HEPCloud / decisionengine

HEPCloud Decision Engine framework
Apache License 2.0
6 stars 26 forks source link

Improved error-handling whenever source/channel comes online #669

Open knoepfel opened 1 year ago

knoepfel commented 1 year ago

@namrathaurs ran into the situation where de-client --status indicated sources that were continually in BOOT state, and a channel that was STEADY.

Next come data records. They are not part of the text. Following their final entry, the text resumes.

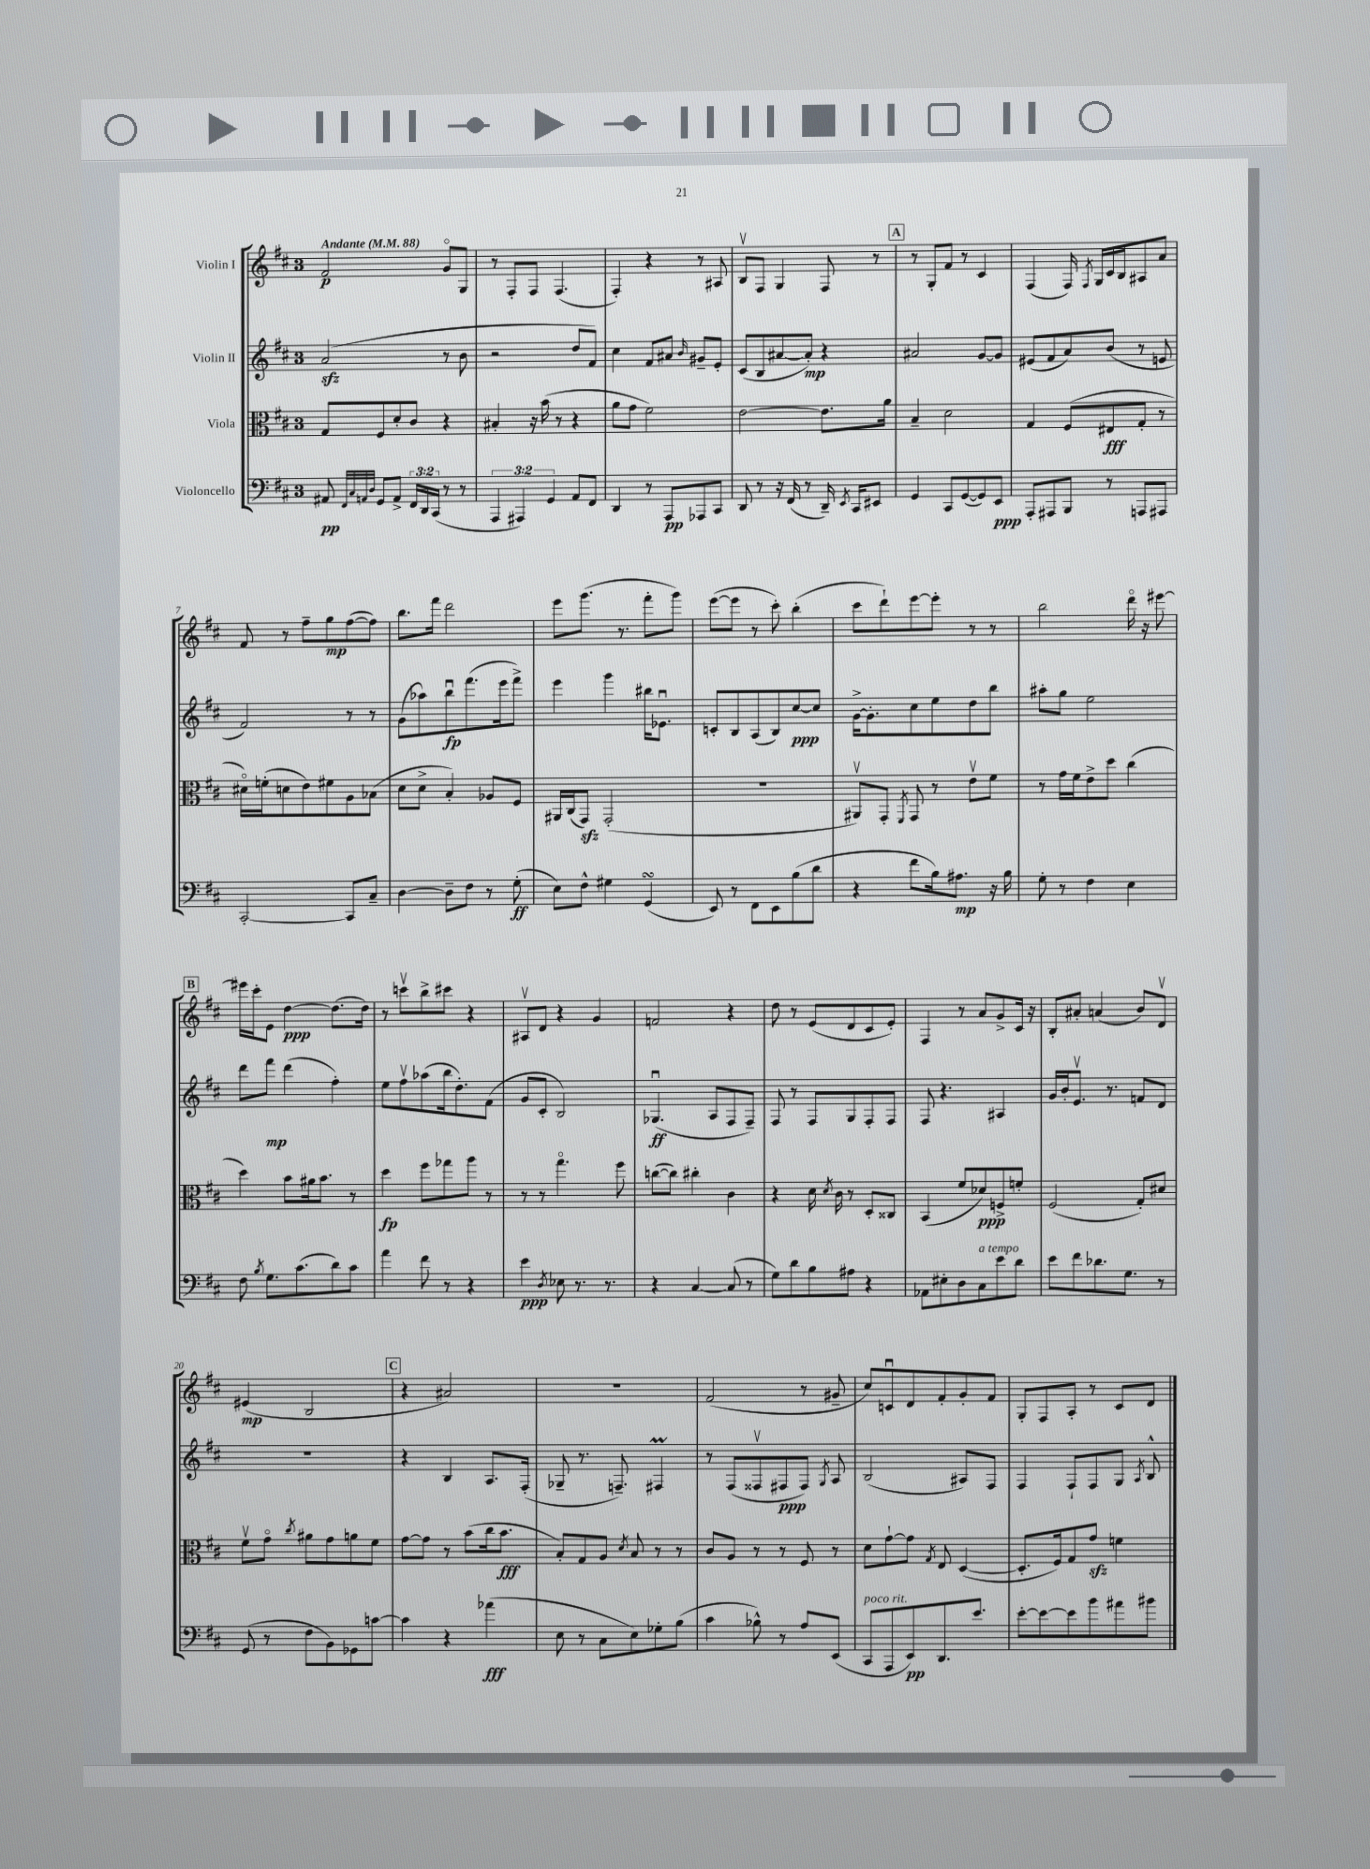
<<
\new StaffGroup <<
\new Staff = "s0" \with { instrumentName = "Violin I" } {
    \clef treble \key d \major \once \override Staff.TimeSignature.style = #'single-digit \time 3/4 \tempo "Andante" 4 = 88
    \autoBeamOff fis'2\p g'8[\flageolet g8] |
    r8 fis8[-. fis8] fis4.( |
    fis4-.) r4 r8 ais8 |
    b8[\upbow fis8] g4 fis8 r8 |
    \mark \markup { \box "A" } r8 g8[-. fis'8] r8 cis'4 |
    fis4( fis16) \acciaccatura { fis8 } g16[ cis'16 b16 ais8 a'8] |
    fis'8 r8 fis''8[-- g''8\mp fis''8~( fis''8]) |
    b''8.[ fis'''16] d'''2 |
    e'''8[ g'''8.]( r8. fis'''8[-. g'''8]) |
    e'''8[~( e'''8] r8 cis'''8-.) b''4-.( |
    cis'''8[ d'''8-!) e'''8~ e'''8]-. r8 r8 |
    b''2 d'''16\flageolet r16 eis'''8~ |
    \mark \markup { \box "B" } eis'''16[ cis'''16-. e'8] d''4~\ppp d''8.[( d''16]) |
    r8 c'''8[\upbow b''8-> cis'''8] r4 |
    ais8[\upbow d'8] r4 g'4 |
    f'2 r4 |
    d''8 r8 e'8[( d'8 cis'8 e'8]-.) |
    fis4 r8 a'8[ g'8-> cis'16] r16 |
    b8[-. ais'8]-. a'4( b'8[) d'8]\upbow |
    eis'4\mp( b2 |
    \mark \markup { \box "C" } r4 ais'2) |
    R2. |
    fis'2( r8 gis'8-- |
    cis''8[) c'8\downbow d'8 fis'8-. g'8-. fis'8] |
    g8[-. fis8 a8]-. r8 cis'8[ d'8] \bar "|." |
}
\new Staff = "s1" \with { instrumentName = "Violin II" } {
    \clef treble \key d \major \once \override Staff.TimeSignature.style = #'single-digit \time 3/4
    \autoBeamOff a'2\sfz( r8 b'8 |
    r2 d''8[ fis'8]) |
    cis''4 fis'8[ ais'8] \grace { b'16 } gis'8[-- e'8]-. |
    cis'8[( b8 ais'8~ ais'8]-.\mp) r4 |
    \mark \markup { \box "A" } ais'2 g'8[~ g'8] |
    eis'8[( fis'8 a'8) b'8]( r8 e'8 |
    fis'2) r8 r8 |
    g'8[( aes''8) b''8\downbow\fp fis'''8.( e'''16 fis'''8]->) |
    e'''4 g'''4 bis''16[ ees'8.]\downbow |
    c'8[-. b8 a8( b8) cis''8~\ppp cis''8] |
    g'16[~-> g'8.-. cis''8 e''8 d''8 b''8] |
    ais''8[-. g''8] e''2 |
    \mark \markup { \box "B" } d'''8[ fis'''8]\mp d'''4( fis''4-.) |
    e''8[ fis''8\upbow aes''8( b''16 d''8.-.) fis'8]( |
    g'8[ cis'8]-. b2) |
    ges4.\downbow\ff( a8[ fis8 fis8]--) |
    fis8 r8 fis8[ g8 fis8-. fis8] |
    fis8 r4. ais4 |
    g'16[ b'16-. e'8.]\upbow r8. f'8[ d'8] |
    R2. |
    \mark \markup { \box "C" } r4 b4 a8.[ fis16]-.( |
    ges8-- r8. f8.--) fis4\prall |
    r8 fis8[( fisis8\upbow fis8\ppp fis8]) \acciaccatura { g8 } a8 |
    b2( ais8[) fis8] |
    fis4 fis8[-! fis8 g8] \acciaccatura { a8 } b8-^ \bar "|." |
}
\new Staff = "s2" \with { instrumentName = "Viola" } {
    \clef alto \key d \major \once \override Staff.TimeSignature.style = #'single-digit \time 3/4
    \autoBeamOff g8[ fis8 d'8-. cis'8] r4 |
    bis4-. r16 b'16( r8 r4 |
    a'8[ g'8] fis'2) |
    e'2~ e'8.[ a'16] |
    \mark \markup { \box "A" } b4-- d'2 |
    g4 fis8[( eis8\fff g8]-. r8 |
    dis'16[\flageolet) f'16-.( d'8 e'8) fis'8 a8 bes8]( |
    d'8[ d'8]-> b4-.) aes8[ fis8] |
    ais,16[ cis16( g,8]\sfz) g,2-.( |
    R2. |
    ais,8[\upbow) g,8]-. \acciaccatura { fis,8 } g,8 r8 e'8[\upbow fis'8] |
    r8 g'16[ fis'16 e'8-> d''8] cis''4( |
    \mark \markup { \box "B" } d''4) b'8[ ais'16 b'8.] r8 |
    d''4\fp fis''8[ ges''8 a''8] r8 |
    r8 r8 g''4.\flageolet fis''8 |
    c''8[~( c''8]) cis''4-. cis'4 |
    r4 d'16 \acciaccatura { d'8 } cis'16 r8 d8[-. cisis8] |
    b,4( fis'8[ des'8\ppp) f8-> f'8]-. |
    fis2( g8[-.) dis'8] |
    fis'8[\upbow g'8]\flageolet \acciaccatura { cis''8 } ais'8[ g'8 a'8 fis'8] |
    \mark \markup { \box "C" } g'8[~ g'8] r8 b'8[( cis''16 b'8.]\fff |
    b8[-.) g8 a8] \acciaccatura { d'8 } b8 r8 r8 |
    cis'8[ a8] r8 r8 fis8 r8 |
    d'8[ g'8~-! g'8] \acciaccatura { g8 } e8 d4~( |
    d8.[-. fis16) g8 g'8]\sfz f'4 \bar "|." |
}
\new Staff = "s3" \with { instrumentName = "Violoncello" } {
    \clef bass \key d \major \once \override Staff.TimeSignature.style = #'single-digit \time 3/4 \override Staff.TupletNumber.text = #tuplet-number::calc-fraction-text
    \autoBeamOff ais,8\pp \grace { fis,32[ cis32 a,32 d32] } g,8[ a,8]-> \tuplet 3/2 { fis,16[ d,16 cis,16]( } r8 r8 |
    \tuplet 3/2 { a,,4 ais,,4) g,4 } a,8[ fis,8] |
    d,4 r8 a,,8[\pp aes,,8 cis,8] |
    d,8 r8 r16 fis,16( r8 d,16--) \acciaccatura { e,8 } cis,16[ eis,8] |
    \mark \markup { \box "A" } g,4 cis,8[ g,8~( g,8) e,8]\ppp |
    a,,8[-. ais,,8 b,,8] r8 a,,8[ ais,,8] |
    cis,2~-. cis,8[ cis8]-- |
    d4~ d8[-- fis8] r8 g8-.\ff( |
    e8[) fis8]-^ gis4 g,4\turn( |
    e,8) r8 fis,8[ e,8 b8( d'8] |
    r4 fis'8[ b16) ais8.]\mp r16 b16 |
    g8-. r8 fis4 e4 |
    \mark \markup { \box "B" } fis8 \acciaccatura { b8 } g8.[ cis'8.( d'8) cis'8] |
    a'4 fis'8 r8 r4 |
    e'4\ppp \acciaccatura { d8 } ees8 r8. r8. |
    r4 cis4~ cis8( r8 |
    g8[) d'8 b8 ais8] r4 |
    aes,8[ eis8-. d8 cis8^\markup { \italic "a tempo" } e'8 d'8] |
    e'8[ fis'8 des'8. g8.] r8 |
    g,8( r8 fis8[ b,8) ges,8 c'8]~ |
    \mark \markup { \box "C" } c'4 r4 aes'4\fff( |
    e8 r8 cis8[ e8) ges8-. b8]( |
    cis'4 bes8-^) r8 a8[ e,8]( |
    cis,8[^\markup { \italic "poco rit." } a,,8 e,8\pp) d,8. e'8.] |
    e'8[~-. e'8~ e'8 b'8 ais'8 bis'8] \bar "|." |
}
>>
>>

source: FactoryEntriesSource   , queue id = FactoryEntriesSource.06F849BC-66CE-42E2-8873-BC3BEFB97F49   , state = BOOT
source: Factory_Entries_AWS    , queue id = Factory_Entries_AWS.F4F33F98-3C42-413E-8462-C24D909AF8E0    , state = BOOT
source: Factory_Entries_GCE    , queue id = Factory_Entries_GCE.F873ED76-C16B-4FC4-8A37-498901FD5AA6    , state = BOOT
source: Factory_Entries_Grid   , queue id = Factory_Entries_Grid.1B59E324-91C6-4A96-BBE1-13FBE04E0227   , state = BOOT
source: Factory_Entries_LCF    , queue id = Factory_Entries_LCF.C848849D-D671-4B14-8F7F-B1E71F6CA1C0    , state = BOOT
source: FigureOfMerit          , queue id = FigureOfMerit.AC21EC20-9031-470D-97E5-D7036699C733          , state = BOOT
source: GceFigureOfMerit       , queue id = GceFigureOfMerit.B38C3F69-049B-45CF-B5B2-D5E71C6215F9   , state = BOOT
source: NerscFigureOfMerit     , queue id = NerscFigureOfMerit.68E0D108-3BBE-4476-9839-C64A820D0BC3     , state = BOOT
source: StartdManifestsSource  , queue id = StartdManifestsSource.48A0AC79-562C-4C46-8C0D-17E8C3DD8470  , state = BOOT
source: factoryglobal_manifests, queue id = factoryglobal_manifests.6E878D20-65B5-4F04-BD84-047B5380CA9E, state = BOOT
source: jobs_manifests         , queue id = jobs_manifests.FC2E0653-D97D-4EDA-A0FC-87FC47FA8288         , state = BOOT
source: source1                , queue id = source1.C9579CC3-2744-4C6B-80BD-A458912DB518                , state = STEADY

channel: test_channel, id = 5F53B496-F097-41AE-8336-CEFF3DD3B8F2, state = STEADY

reaper: state = IDLE

The actual cause of the hanging was that a channel transform was transitively using a library (PyJWT version 2.5.0) that no longer supported for Python 3.6:

File: "/.../site-packages/PyJWT-2.5.0-py3.6.egg/jwt/api_jwk.py", line 1
    from __future__ import annotations
                                     ^
SyntaxError: future feature annotations is not defined

In this case, the state of the channel should have been ERROR, and the state of all sources should have been brought to OFFLINE.